2.  (a) L_1 = { s in {a,b}* : s contains the substring bb }

         -  FSA:  Only need to remember last symbol read, more precisely,
                whether or not last symbol read was 'b'.  Construction:
                Put down initial state (with meaning "last symbol not b"),
                then add transitions one by one, creating new states as
                needed.  Repeat for each new state.  Then, figure out which
                states should be accepting.

                Transition diagram in ASCII, using parentheses around
                accepting states, and with self-loops not drawn (labels
                simply written next to state).

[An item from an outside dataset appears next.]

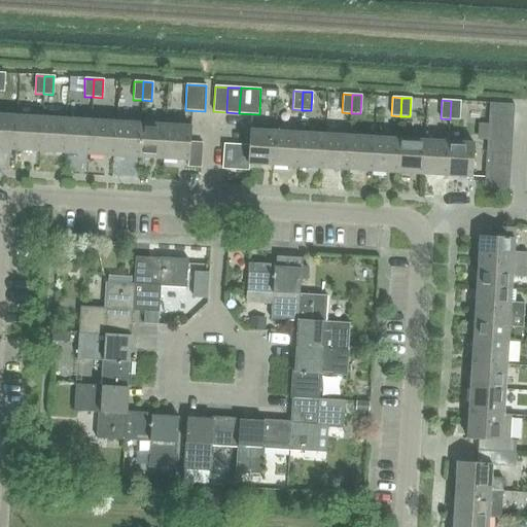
[(451,101),(450,119),(459,119),(460,101),(451,101)]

                        a   b        b   a,b
                    -> q_e ---> q_b --->(q_bb)
                         |\_a__/

                Transition table (to be sure there is no confusion with my
                ASCII art above) -- initial is q_e, accepting are {q_bb}:

                    ___|_ q_e __ q_b __ q_bb _
                     a |  q_e    q_e    q_bb
                     b |  q_b    q_bb   q_bb

                Meaning of each state: for all w (- {a,b}*, \delta*(q_e,w)
                 = q_e iff w doesn't contain 'bb' and doesn't end with 'b';
                 = q_b iff w doesn't contain 'bb' and ends with 'b';
                 = q_bb iff w contains 'bb'.

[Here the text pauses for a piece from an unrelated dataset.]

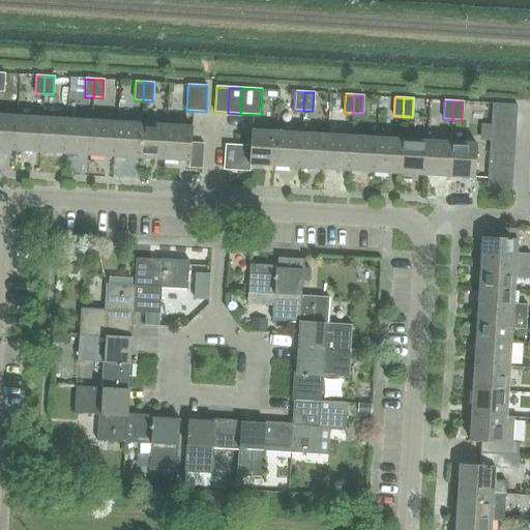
[(492,105),(492,116),(517,118),(517,106),(492,105)]
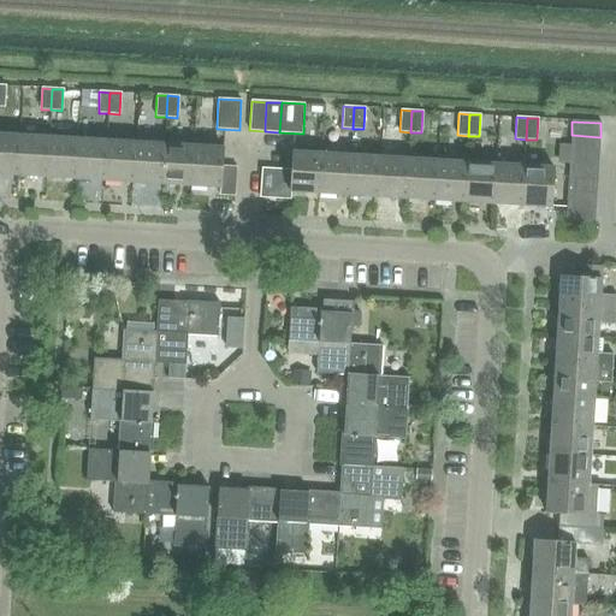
[(0,175),(18,176),(21,136),(0,134),(0,175)]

         -  RE:  Easy: (a+b)*bb(a+b)*.

    (b) L_2 = { s in {a,b}* : s does not contain the substring bb }

         -  FSA:  Easy: same as above, except swap accepting/rejecting
                status of each state!

         -  RE:  RE's can only describe patterns that strings *have*, not
                patterns that strings do not have.  Must figure out how to
                turn negative into positive, i.e., figure out how to phrase
                "no substring bb" into what the string *can* contain.
                If 'bb' cannot appear, each 'b' in the string must be
                followed by 'a' (or be the last symbol in the string):
                    (a + ba)* (b + \epsilon)
                     == ((b+\epsilon)a)* (b+\epsilon)
                Equivalently, each 'b' in the string must be preceded by
                'a' (or be the first symbol in the string:
                    (b + \epsilon) (a + ab)*
                     == (b+\epsilon) (a(b+\epsilon))*